Wednesday, February 1, 2023

Gerth of a Nation

Mae Marsh hearing no evil in Birth of a Nation (1915).


Why Trump was forced to fire the FBI director, according to Jeff Gerth in the august pages of the Columbia Jourmalism Review, of all places:

Trump, by the spring of 2017, was more than uneasy with Comey. In one of his chats [the ones that so alarmed Comey that he memorialized them in detail after each meeting, but Gerth doesn't mention that, or the way Trump kept asking Comey for a statement of personal loyalty] , he told the director his policies were “bad” for Russia because he wanted “more oil and more nukes” and the FBI inquiry was creating a “cloud” over his dealings with foreign leaders, according to Comey’s notes.

Because the investigation was getting in the way of his plans to get more oil and nukes. Which would be bad for Russia. Comey was actually preventing him from being bad for Russia. This had to stop! 

Finally, he had enough. Trump met with senior officials, and his deputy counsel told him that firing Comey would prolong, not curb, the FBI investigation and possibly result in the appointment of a special counsel, according to lawyers briefed on the meeting.

“The president acknowledged” the dire prognosis in the meeting, according to William Barr, who, as attorney general in 2019, oversaw the end of the Mueller inquiry. But the president didn’t care, declaring, according to Barr: “I’m still going to fire the son of a bitch.”

Barr wasn't a senior official at that point, and wasn't at the meeting he's reporting, of course, any more than he was at the meeting Trump had with Foreign Minister Lavrov and Ambassador Kislyak when Trump explained he'd had to fire the "nutjob" because, "I faced great pressure because of Russia. That’s taken off." 

Gerth displaying the bear trap mind  with which he pinned down Bill Clinton's criminality in his Whitewater investigation 30 years ago. Well, he didn't actually pin down Bill Clinton's criminality, but that was his editors' fault:

Gerth claims that editors, without his knowledge, rewrote his first and best-known Whitewater article and saddled it with factual errors. The unsettling revelation, buried in a Her Way endnote, raises even more questions about Gerth, the Times, and their Whitewater misadventure. (The great Eric Boehlert, back in 2007) 
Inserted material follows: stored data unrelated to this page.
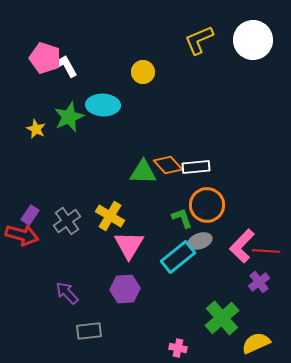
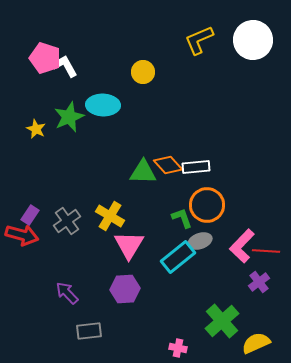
green cross: moved 3 px down
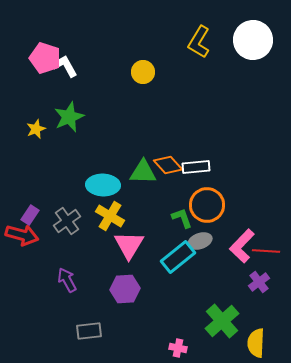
yellow L-shape: moved 2 px down; rotated 36 degrees counterclockwise
cyan ellipse: moved 80 px down
yellow star: rotated 24 degrees clockwise
purple arrow: moved 13 px up; rotated 15 degrees clockwise
yellow semicircle: rotated 64 degrees counterclockwise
Now Gerth is jumping on The Times itself the way he jumped on Clinton back in the day, evidently in the hope of providing a road map for the House Select Committee on the Jordanization of Government when the put the paper under the microscope, but just like the early road map (for House Judiciary, I guess), it's a map of leaps that don't add up, and seem to be avoiding particular territories as much as seeking them.

So I'll be fisking more of it later.